The raion was established out of the already existing Pulyny Raion. Later in 1930 the rest of the Pulyny Raion was transformed into a German National District. Soon after the establishment of the Marchlewski Polish National District, territorial division by governorates in the Ukrainian SSR was abolished and Marchlewszczyzna became part at first of Zhytomyr Okruha and after the establishing of Kyiv Oblast in 1932, part of Novohrad Volynskyi Okruha.

In the initial years of the district's existence, local Poles enjoyed limited autonomy, with 55 Polish-language schools, 80 reading rooms and a Polish daily Marchlewszczyzna Radziecka (Soviet Marchlewszczyzna). At the same time, its inhabitants were subject to intense communist propaganda. Polish grammar rules, regarded as bourgeoisie, were changed; however, the district lacked educated people. The majority of its inhabitants were Catholic peasants who were not interested in communist ideas. Therefore, such persons as Tomasz Dąbal were brought there to propagate atheism. An organization named the Polish Anti-Catholic Section was also founded.

As one of the Dovbysh residents recalled, after local elections some newly elected officials were soon arrested and taken away in "Chornyi voronok" (an NKVD car, which, in particular was used to carry detainees). Among such was Jan Trybel, the father of Halyna (Helena) Trybel, who spent 20 years in exile. Halyna Trybel happened to be a mother of Yuriy Yekhanurov.

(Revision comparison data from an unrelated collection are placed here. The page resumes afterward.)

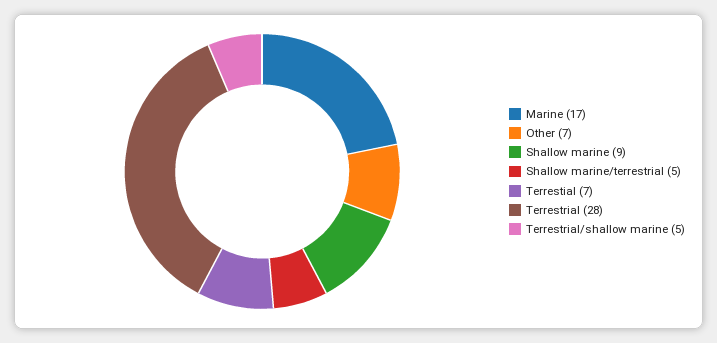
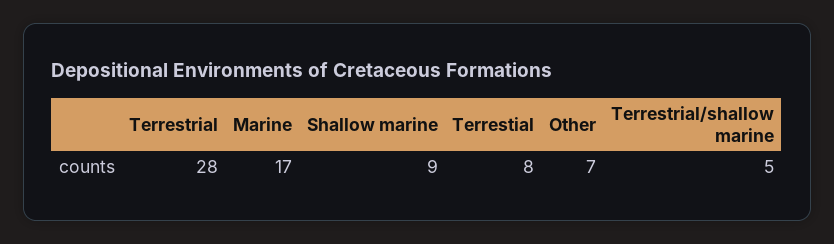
Shallow marine/terrestrial: 5 -> none
Terrestial: 7 -> 8

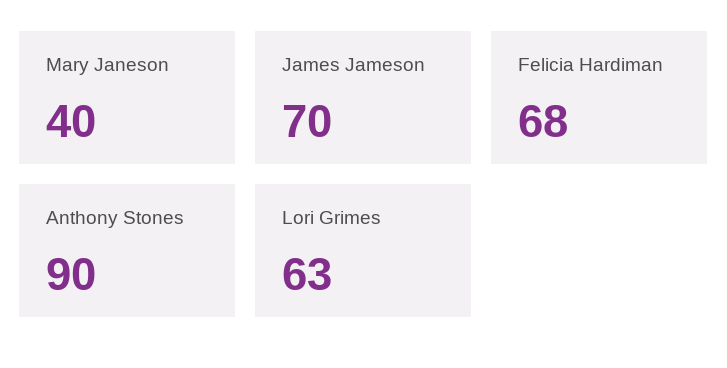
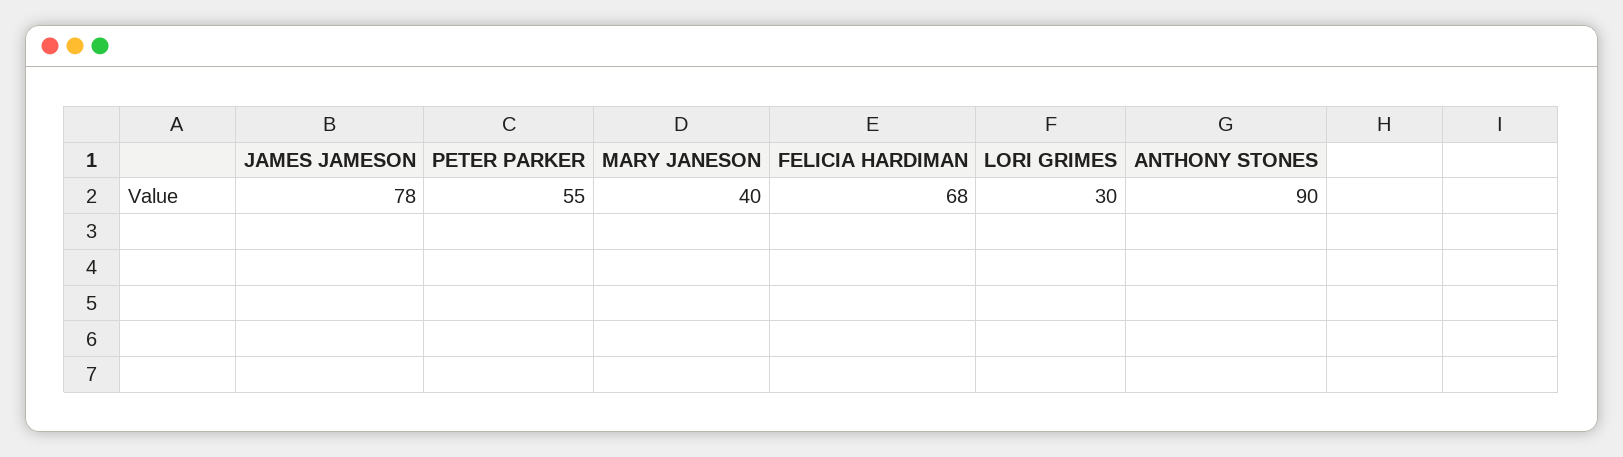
James Jameson: 70 -> 78
Lori Grimes: 63 -> 30
PETER PARKER: none -> 55

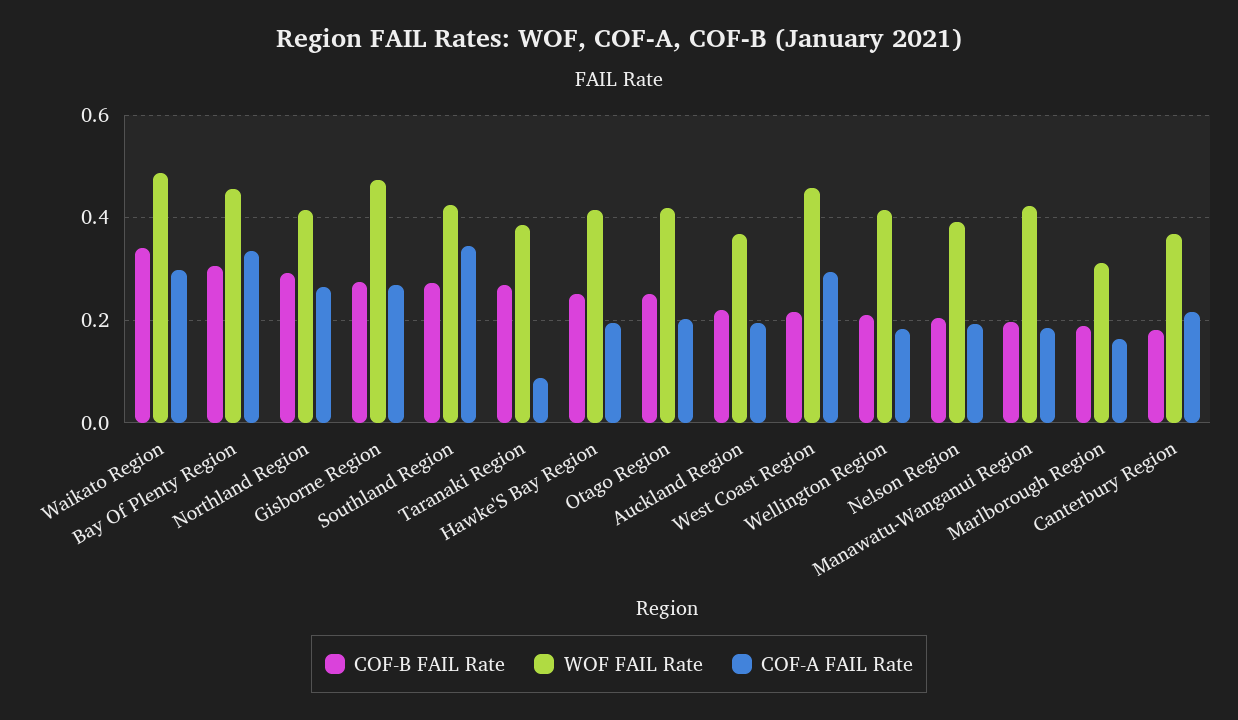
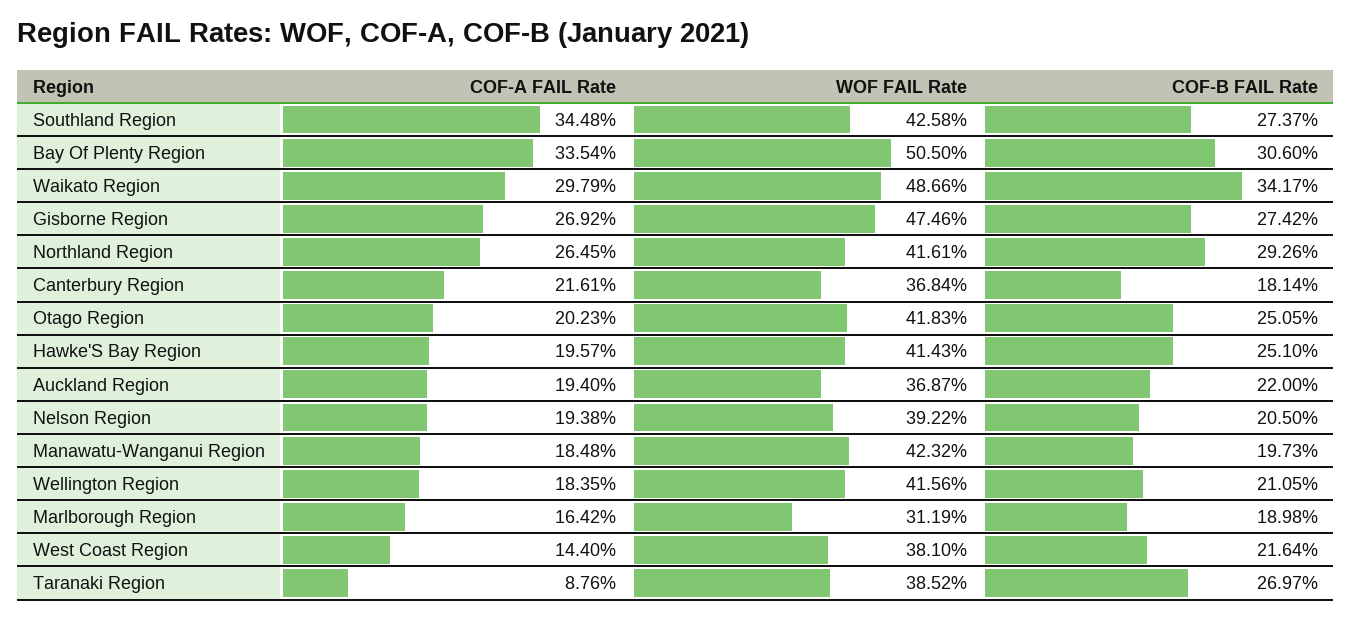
WOF FAIL Rate, Bay Of Plenty Region: 0.46 -> 0.505
WOF FAIL Rate, West Coast Region: 0.46 -> 0.381
COF-A FAIL Rate, West Coast Region: 0.3 -> 0.144

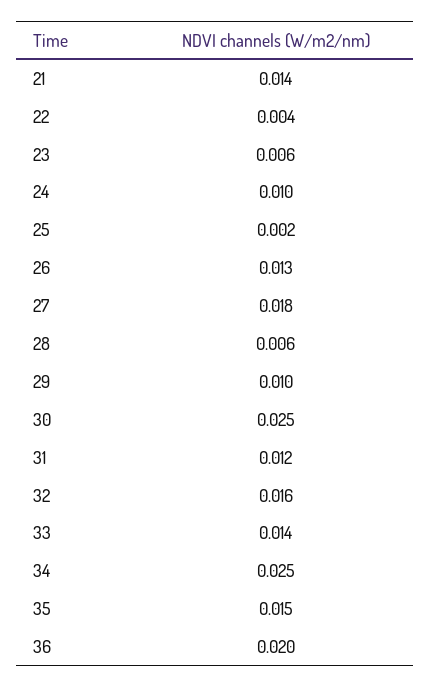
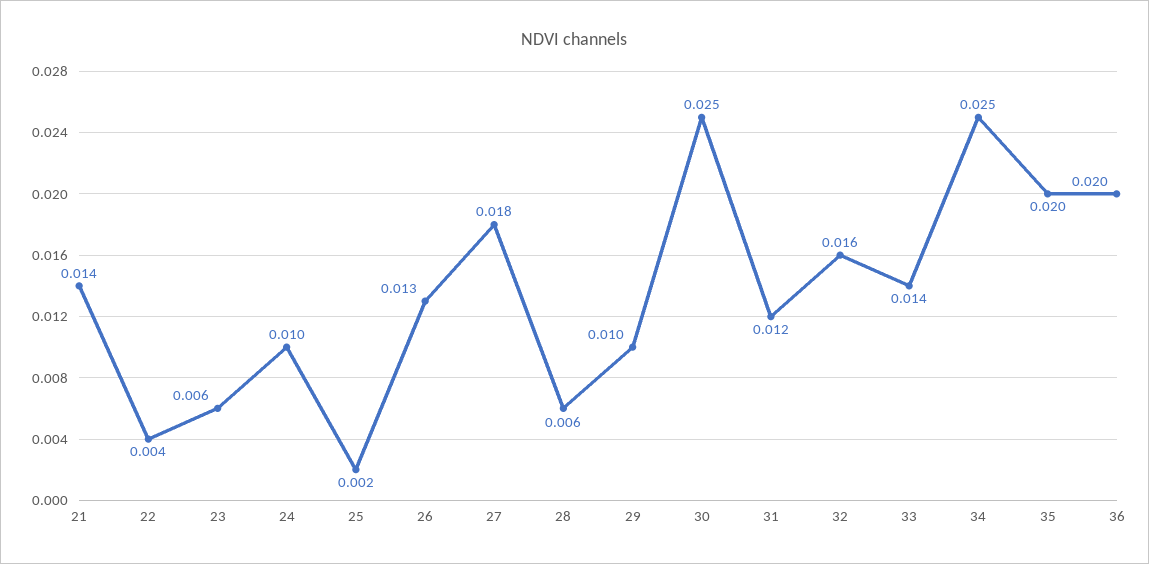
35: 0.015 -> 0.02

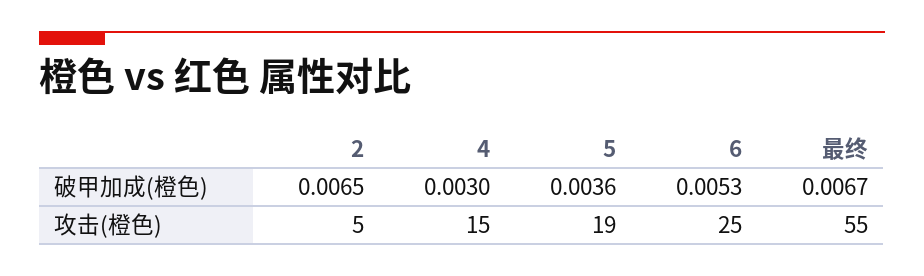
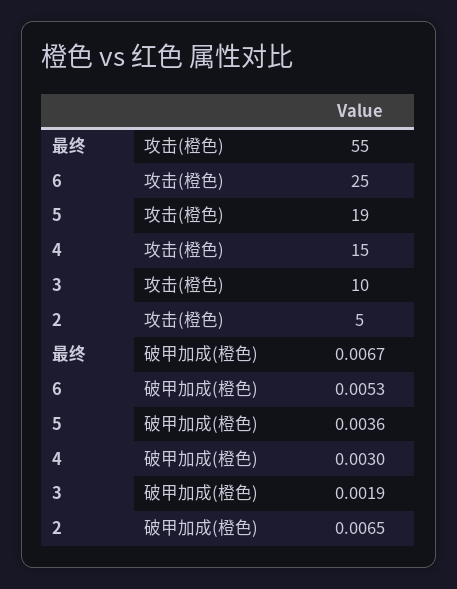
3, 攻击(橙色): none -> 10
3, 破甲加成(橙色): none -> 0.0019

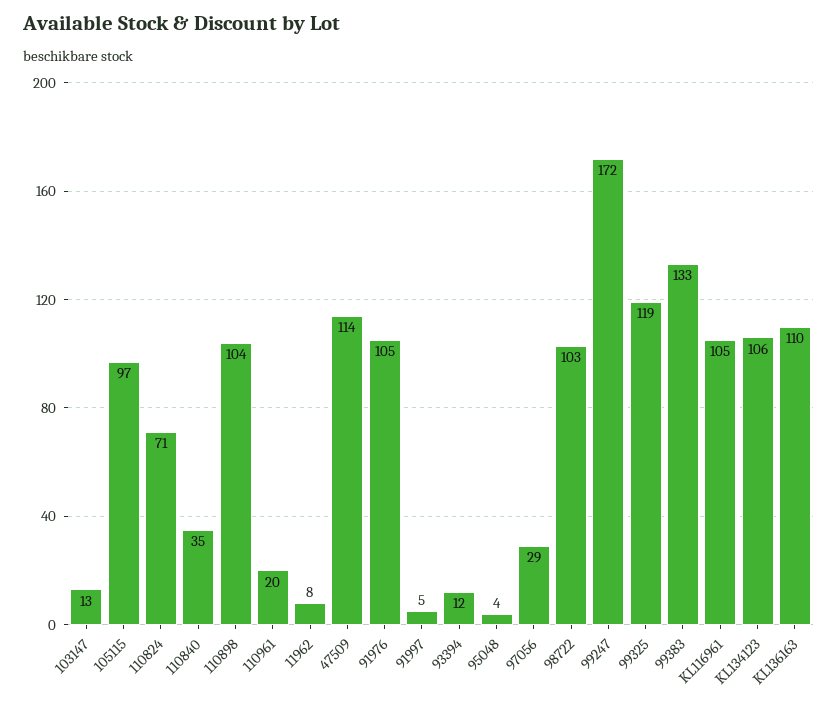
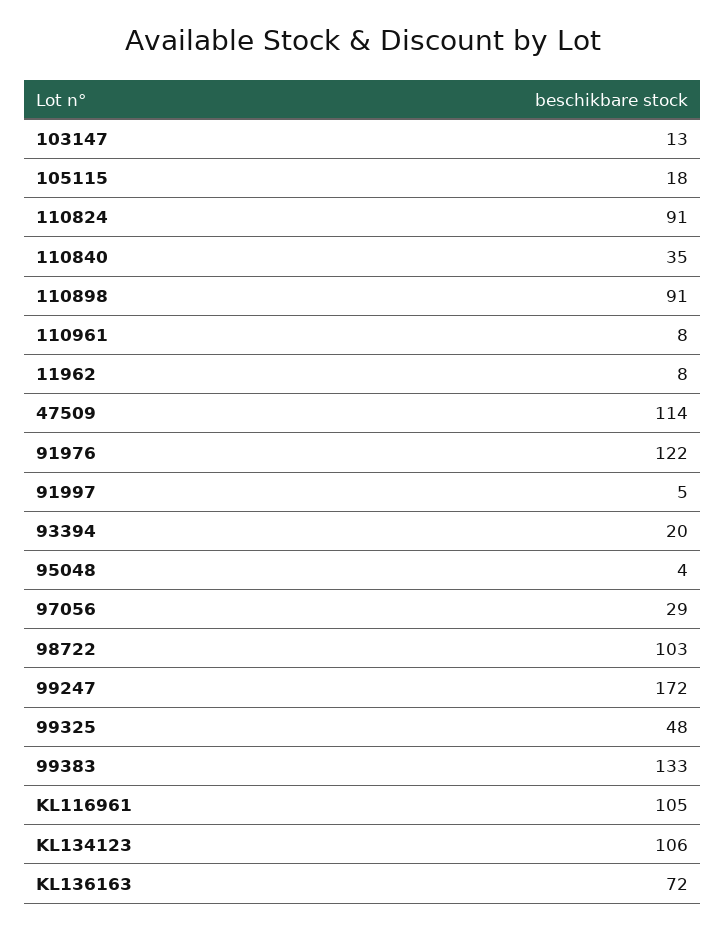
105115: 97 -> 18
110824: 71 -> 91
110898: 104 -> 91
110961: 20 -> 8
91976: 105 -> 122
93394: 12 -> 20
99325: 119 -> 48
KL136163: 110 -> 72

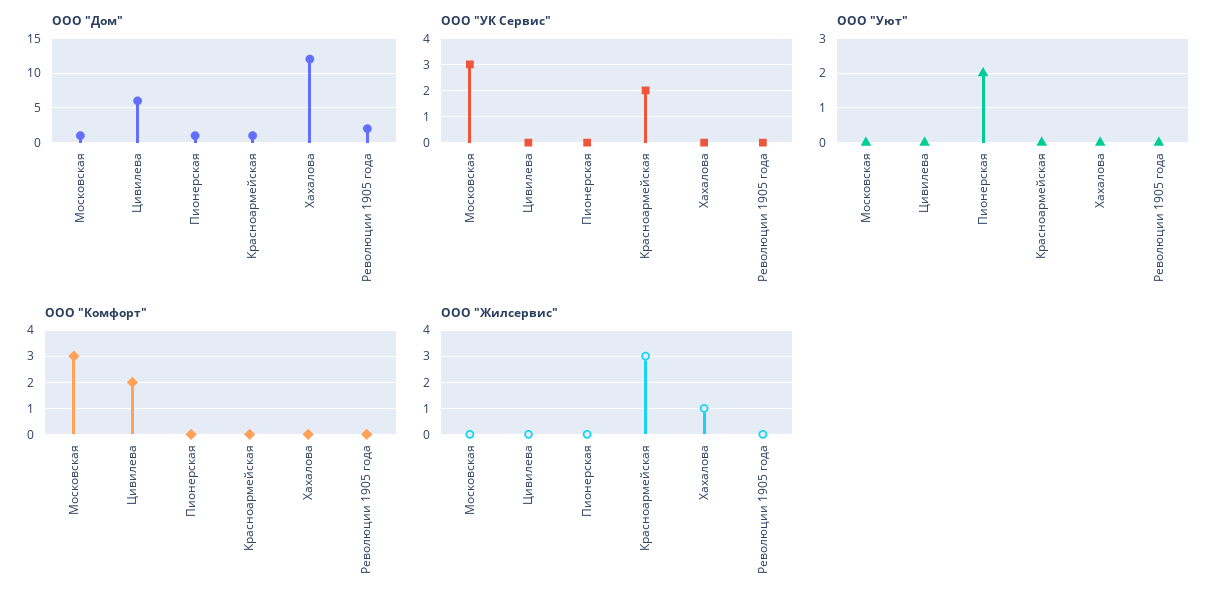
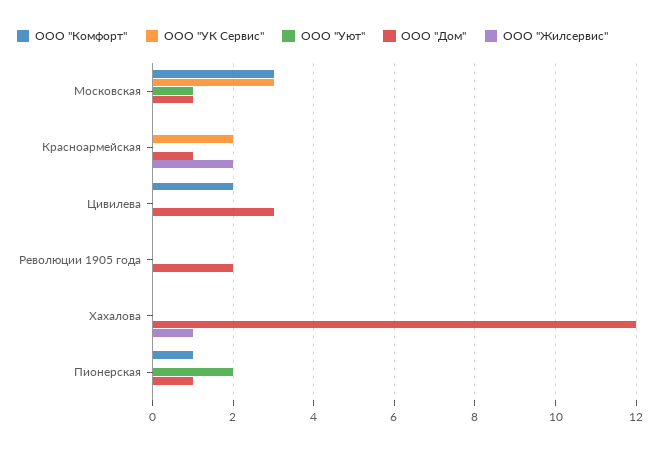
ООО "Дом", Цивилева: 6 -> 3
ООО "Уют", Московская: 0 -> 1
ООО "Комфорт", Пионерская: 0 -> 1
ООО "Жилсервис", Красноармейская: 3 -> 2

The Soviet authorities, who wanted to create Polish laborers, future citizens of the Polish Soviet Republic, built several factories as well as power plants and telephone lines. This also brought about improvement in the quality of life, but all efforts were destroyed in the early 1930s, when the collectivization in the Soviet Union began. Polish peasants opposed it fiercely, and thousands of them perished in the Holodomor.

Initially, ethnic Poles constituted around 70% of district's population, which in 1926 totalled around 41,000. Other inhabitants were Ukrainians (20%), Germans (7%) and Jews. In 1930, after several adjacent villages were added to Marchlewszczyzna, the population grew to 52,000, with Poles still constituting 70%. It has been estimated that the district consisted of around 100 villages, settlements and smaller towns.

In 1935 by resolution of the Central Executive Committee of the Soviet Union (signed by Grigoriy Petrovskiy) the Polish national raion was abolished and split between the newly formed Chervonoarmiyskyi Raion and Baranivka Raion, Kyiv Oblast, while some communities were also transferred to either Novohrad-Volynskyi or Zhytomyr municipalities. In Zhytomyr Oblast the former Marchlewszczyzna appeared upon creation of the oblast in 1938.

Soon after the dissolution of the Soviet Union, since 1996 in the local town school the Polish language is being taught once again by the efforts of the local Polish Society of Jan Paul II. Already in 1990 in Dovbysh the local Catholic parish was revived.